Dataset items
☆ ☆ ☆

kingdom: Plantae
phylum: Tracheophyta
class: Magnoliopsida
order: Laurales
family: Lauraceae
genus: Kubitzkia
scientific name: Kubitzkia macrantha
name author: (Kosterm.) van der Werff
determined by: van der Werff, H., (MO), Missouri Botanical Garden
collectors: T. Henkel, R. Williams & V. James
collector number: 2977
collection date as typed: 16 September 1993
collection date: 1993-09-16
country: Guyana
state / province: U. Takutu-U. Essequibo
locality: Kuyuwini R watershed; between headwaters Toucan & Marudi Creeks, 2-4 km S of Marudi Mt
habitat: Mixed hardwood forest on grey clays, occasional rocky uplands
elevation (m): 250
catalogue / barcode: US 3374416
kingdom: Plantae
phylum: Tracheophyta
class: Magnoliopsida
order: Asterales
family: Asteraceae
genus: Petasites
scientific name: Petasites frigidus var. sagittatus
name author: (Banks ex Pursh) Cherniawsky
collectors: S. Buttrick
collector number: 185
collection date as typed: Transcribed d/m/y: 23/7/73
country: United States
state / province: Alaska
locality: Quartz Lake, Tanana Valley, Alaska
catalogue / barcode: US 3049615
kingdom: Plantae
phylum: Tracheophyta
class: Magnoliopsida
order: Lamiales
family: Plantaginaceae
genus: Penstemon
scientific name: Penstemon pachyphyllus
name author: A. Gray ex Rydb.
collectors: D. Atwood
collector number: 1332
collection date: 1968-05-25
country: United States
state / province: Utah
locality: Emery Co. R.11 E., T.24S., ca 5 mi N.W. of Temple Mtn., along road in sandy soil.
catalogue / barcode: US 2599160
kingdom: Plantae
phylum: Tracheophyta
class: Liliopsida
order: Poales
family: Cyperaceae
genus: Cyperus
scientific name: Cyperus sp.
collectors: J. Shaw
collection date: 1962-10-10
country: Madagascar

☆ ☆ ☆

Reproduce every line of the data above without changing anything.

kingdom: Plantae
phylum: Tracheophyta
class: Magnoliopsida
order: Laurales
family: Lauraceae
genus: Kubitzkia
scientific name: Kubitzkia macrantha
name author: (Kosterm.) van der Werff
determined by: van der Werff, H., (MO), Missouri Botanical Garden
collectors: T. Henkel, R. Williams & V. James
collector number: 2977
collection date as typed: 16 September 1993
collection date: 1993-09-16
country: Guyana
state / province: U. Takutu-U. Essequibo
locality: Kuyuwini R watershed; between headwaters Toucan & Marudi Creeks, 2-4 km S of Marudi Mt
habitat: Mixed hardwood forest on grey clays, occasional rocky uplands
elevation (m): 250
catalogue / barcode: US 3374416
kingdom: Plantae
phylum: Tracheophyta
class: Magnoliopsida
order: Asterales
family: Asteraceae
genus: Petasites
scientific name: Petasites frigidus var. sagittatus
name author: (Banks ex Pursh) Cherniawsky
collectors: S. Buttrick
collector number: 185
collection date as typed: Transcribed d/m/y: 23/7/73
country: United States
state / province: Alaska
locality: Quartz Lake, Tanana Valley, Alaska
catalogue / barcode: US 3049615
kingdom: Plantae
phylum: Tracheophyta
class: Magnoliopsida
order: Lamiales
family: Plantaginaceae
genus: Penstemon
scientific name: Penstemon pachyphyllus
name author: A. Gray ex Rydb.
collectors: D. Atwood
collector number: 1332
collection date: 1968-05-25
country: United States
state / province: Utah
locality: Emery Co. R.11 E., T.24S., ca 5 mi N.W. of Temple Mtn., along road in sandy soil.
catalogue / barcode: US 2599160
kingdom: Plantae
phylum: Tracheophyta
class: Liliopsida
order: Poales
family: Cyperaceae
genus: Cyperus
scientific name: Cyperus sp.
collectors: J. Shaw
collection date: 1962-10-10
country: Madagascar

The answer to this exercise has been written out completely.